His smile twitched, and I almost said ‘eff it and had the appropriate reaction to someone visiting you in the hospital...gratitude.

“Why won’t you let me be nice to you?” he said softly.

I put aside the flowers, tilting my nose in the air. “Because people aren’t nice to me unless they want something.” Well, except Leila. I knew she cared because any other publicist would have cut ties with a runaway train before they were smashed like a pancake. But any weakness in my logic would give him an in. “So, what do you want, Liam?”

“I want to hear you say you’re not okay.”

Confusion and surprise raced over me as I stared at him. “What?”

“Well, most people would awkwardly say they came here to see if you were okay.” He scratched the stubble on his chin. I generally liked my guys clean shaven, but there was something sexy about the shadow. It was comfortable and easy, like pulling on my fleece leggings in the winter. Or curling up with my Kindle and a cup of hot tea. Being around him felt real. No pretenses, no ulterior motives. It felt effortless.

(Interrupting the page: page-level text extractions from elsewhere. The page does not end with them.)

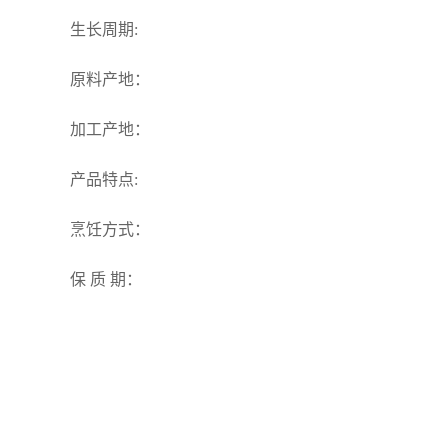
生长周期:
原料产地：
加工产地：
产品特点:
烹饪方式：
保 质 期：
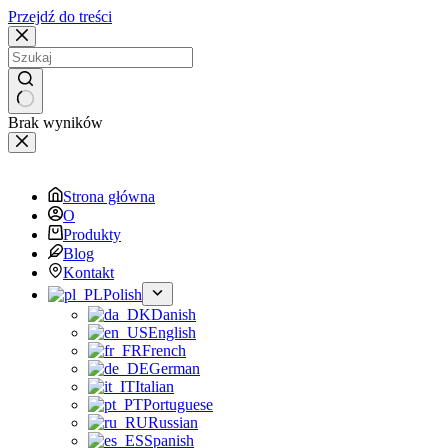
Przejdź do treści
Brak wyników
Strona główna
O
Produkty
Blog
Kontakt
Polish
Danish
English
French
German
Italian
Portuguese
Russian
Spanish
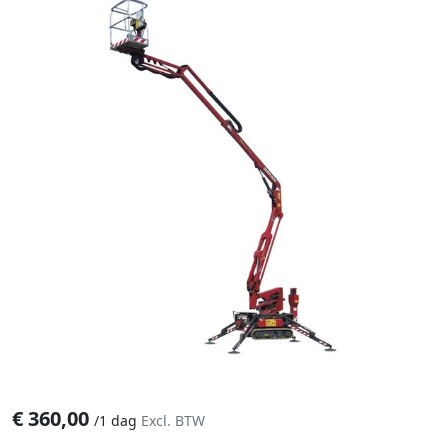
€
360,00
/
1 dag
Excl. BTW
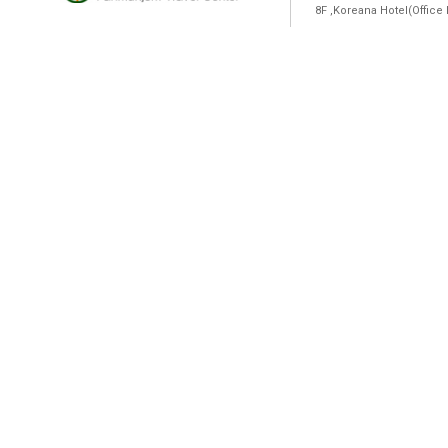
8F ,Koreana Hotel(Offic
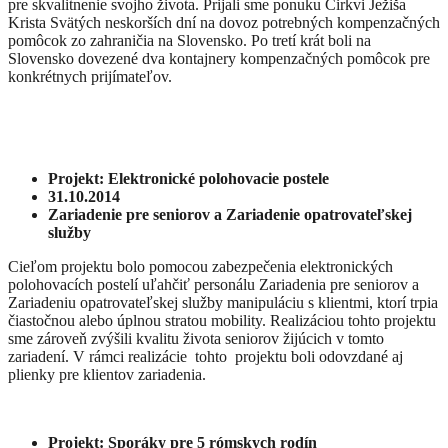
pre skvalitnenie svojho života. Prijali sme ponuku Cirkvi Ježiša
Krista Svätých neskorších dní na dovoz potrebných kompenzačných
pomôcok zo zahraničia na Slovensko. Po tretí krát boli na
Slovensko dovezené dva kontajnery kompenzačných pomôcok pre
konkrétnych prijímateľov.
Projekt: Elektronické polohovacie postele
31.10.2014
Zariadenie pre seniorov a Zariadenie opatrovateľskej
služby
Cieľom projektu bolo pomocou zabezpečenia elektronických
polohovacích postelí uľahčiť personálu Zariadenia pre seniorov a
Zariadeniu opatrovateľskej služby manipuláciu s klientmi, ktorí trpia
čiastočnou alebo úplnou stratou mobility. Realizáciou tohto projektu
sme zároveň zvýšili kvalitu života seniorov žijúcich v tomto
zariadení. V rámci realizácie tohto projektu boli odovzdané aj
plienky pre klientov zariadenia.
Projekt: Sporáky pre 5 rómskych rodín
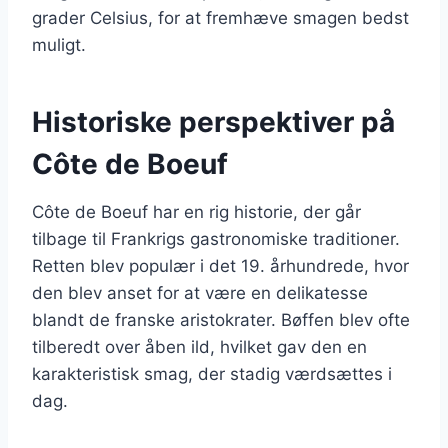
grader Celsius, for at fremhæve smagen bedst
muligt.
Historiske perspektiver på
Côte de Boeuf
Côte de Boeuf har en rig historie, der går
tilbage til Frankrigs gastronomiske traditioner.
Retten blev populær i det 19. århundrede, hvor
den blev anset for at være en delikatesse
blandt de franske aristokrater. Bøffen blev ofte
tilberedt over åben ild, hvilket gav den en
karakteristisk smag, der stadig værdsættes i
dag.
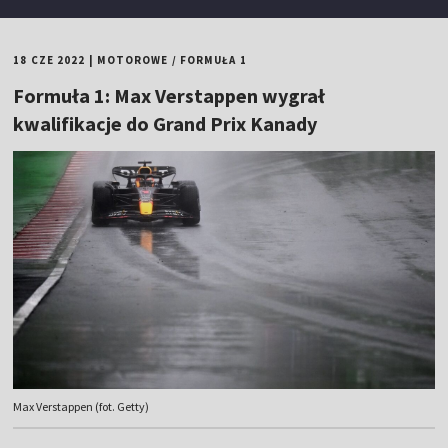
18 CZE 2022
|
MOTOROWE
/
FORMUŁA 1
Formuła 1: Max Verstappen wygrał
kwalifikacje do Grand Prix Kanady
Max Verstappen (fot. Getty)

“This is the second time in two months that you’ve been rushed to the ER,” he continued. “You look like you’re coming down from one hell of a bender. You’re not okay...and the first step to being okay is admitting that.”

“What do you know about it?” I said brusquely.

“My best friend overdosed to the point that there was nothing left to save.” Liam raked his hand through his dark hair, pain creasing the lines around his eyes. “He’s still breathing, but he died a long time ago. I don’t want that to happen to you.”

I tugged at my stringy brown hair, not sure what to say. Guilt simmered in my chest. I doubted my mother cared other than what its impact on my career would be, but there was Dad and Jenna. Leila. My fans. Every time I took a handful of pills, dying for an escape, they were the ones that had to pick up the pieces. I stopped avoiding his gaze. “I’m sorry about your friend.”